### [What is required]
All lines from the opening of the data to the line containing "Мадонна, известная как" must be returned unchanged, and only those lines.

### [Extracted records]

+ + + + + + +

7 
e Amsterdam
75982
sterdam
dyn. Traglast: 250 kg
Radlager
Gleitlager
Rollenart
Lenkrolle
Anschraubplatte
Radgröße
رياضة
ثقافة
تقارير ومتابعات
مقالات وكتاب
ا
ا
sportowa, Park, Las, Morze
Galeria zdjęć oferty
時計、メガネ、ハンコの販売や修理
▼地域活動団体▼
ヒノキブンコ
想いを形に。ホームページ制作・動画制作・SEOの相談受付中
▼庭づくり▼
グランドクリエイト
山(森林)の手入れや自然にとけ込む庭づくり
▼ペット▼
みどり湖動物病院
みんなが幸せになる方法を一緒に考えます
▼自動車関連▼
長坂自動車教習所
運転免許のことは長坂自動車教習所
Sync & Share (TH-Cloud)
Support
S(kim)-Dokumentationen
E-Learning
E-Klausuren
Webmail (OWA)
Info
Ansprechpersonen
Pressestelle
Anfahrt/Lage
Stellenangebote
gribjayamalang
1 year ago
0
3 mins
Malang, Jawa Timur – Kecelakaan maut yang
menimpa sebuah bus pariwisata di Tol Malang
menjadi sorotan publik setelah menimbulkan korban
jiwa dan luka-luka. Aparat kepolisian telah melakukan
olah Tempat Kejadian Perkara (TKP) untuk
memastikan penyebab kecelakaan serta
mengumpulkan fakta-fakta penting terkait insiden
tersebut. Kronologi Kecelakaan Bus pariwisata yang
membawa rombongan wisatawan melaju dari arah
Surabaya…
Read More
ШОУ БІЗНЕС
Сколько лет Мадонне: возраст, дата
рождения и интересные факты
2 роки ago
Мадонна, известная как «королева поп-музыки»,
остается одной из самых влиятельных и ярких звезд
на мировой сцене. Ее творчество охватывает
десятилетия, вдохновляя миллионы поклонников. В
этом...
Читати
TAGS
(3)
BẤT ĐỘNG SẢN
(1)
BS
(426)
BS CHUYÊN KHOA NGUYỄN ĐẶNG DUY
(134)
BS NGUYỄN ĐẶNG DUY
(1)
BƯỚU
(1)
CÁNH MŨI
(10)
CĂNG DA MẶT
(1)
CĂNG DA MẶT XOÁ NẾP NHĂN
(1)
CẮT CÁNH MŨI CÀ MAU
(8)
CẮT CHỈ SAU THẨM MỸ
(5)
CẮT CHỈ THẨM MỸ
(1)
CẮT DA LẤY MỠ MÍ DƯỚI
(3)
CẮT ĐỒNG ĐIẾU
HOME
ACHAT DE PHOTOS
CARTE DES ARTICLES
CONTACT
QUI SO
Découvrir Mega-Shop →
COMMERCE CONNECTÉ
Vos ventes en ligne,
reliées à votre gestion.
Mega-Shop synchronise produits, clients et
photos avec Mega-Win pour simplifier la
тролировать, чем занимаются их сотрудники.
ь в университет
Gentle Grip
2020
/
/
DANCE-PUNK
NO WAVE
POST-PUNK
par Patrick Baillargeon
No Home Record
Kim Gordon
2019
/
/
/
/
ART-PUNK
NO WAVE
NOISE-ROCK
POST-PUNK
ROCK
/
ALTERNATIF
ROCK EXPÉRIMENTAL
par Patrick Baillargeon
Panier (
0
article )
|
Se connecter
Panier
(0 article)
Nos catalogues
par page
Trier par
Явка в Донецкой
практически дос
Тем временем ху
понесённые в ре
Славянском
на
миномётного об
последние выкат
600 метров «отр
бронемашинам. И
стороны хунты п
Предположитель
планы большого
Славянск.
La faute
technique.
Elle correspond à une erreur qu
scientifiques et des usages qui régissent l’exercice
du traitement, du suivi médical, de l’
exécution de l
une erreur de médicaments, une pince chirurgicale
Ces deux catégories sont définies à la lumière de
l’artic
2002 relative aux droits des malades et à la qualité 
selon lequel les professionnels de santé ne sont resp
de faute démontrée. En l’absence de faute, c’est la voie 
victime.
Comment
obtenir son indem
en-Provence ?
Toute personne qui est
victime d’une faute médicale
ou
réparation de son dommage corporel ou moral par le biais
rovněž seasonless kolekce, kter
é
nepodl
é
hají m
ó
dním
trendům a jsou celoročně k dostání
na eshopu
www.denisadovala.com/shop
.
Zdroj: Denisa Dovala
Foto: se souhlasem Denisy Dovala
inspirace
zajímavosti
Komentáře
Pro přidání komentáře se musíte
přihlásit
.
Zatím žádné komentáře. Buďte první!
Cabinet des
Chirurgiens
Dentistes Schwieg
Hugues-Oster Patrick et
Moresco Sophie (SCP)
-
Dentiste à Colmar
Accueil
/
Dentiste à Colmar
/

+ + + + + + +

### [Solution to the exercise]
7 
e Amsterdam
75982
sterdam
dyn. Traglast: 250 kg
Radlager
Gleitlager
Rollenart
Lenkrolle
Anschraubplatte
Radgröße
رياضة
ثقافة
تقارير ومتابعات
مقالات وكتاب
ا
ا
sportowa, Park, Las, Morze
Galeria zdjęć oferty
時計、メガネ、ハンコの販売や修理
▼地域活動団体▼
ヒノキブンコ
想いを形に。ホームページ制作・動画制作・SEOの相談受付中
▼庭づくり▼
グランドクリエイト
山(森林)の手入れや自然にとけ込む庭づくり
▼ペット▼
みどり湖動物病院
みんなが幸せになる方法を一緒に考えます
▼自動車関連▼
長坂自動車教習所
運転免許のことは長坂自動車教習所
Sync & Share (TH-Cloud)
Support
S(kim)-Dokumentationen
E-Learning
E-Klausuren
Webmail (OWA)
Info
Ansprechpersonen
Pressestelle
Anfahrt/Lage
Stellenangebote
gribjayamalang
1 year ago
0
3 mins
Malang, Jawa Timur – Kecelakaan maut yang
menimpa sebuah bus pariwisata di Tol Malang
menjadi sorotan publik setelah menimbulkan korban
jiwa dan luka-luka. Aparat kepolisian telah melakukan
olah Tempat Kejadian Perkara (TKP) untuk
memastikan penyebab kecelakaan serta
mengumpulkan fakta-fakta penting terkait insiden
tersebut. Kronologi Kecelakaan Bus pariwisata yang
membawa rombongan wisatawan melaju dari arah
Surabaya…
Read More
ШОУ БІЗНЕС
Сколько лет Мадонне: возраст, дата
рождения и интересные факты
2 роки ago
Мадонна, известная как «королева поп-музыки»,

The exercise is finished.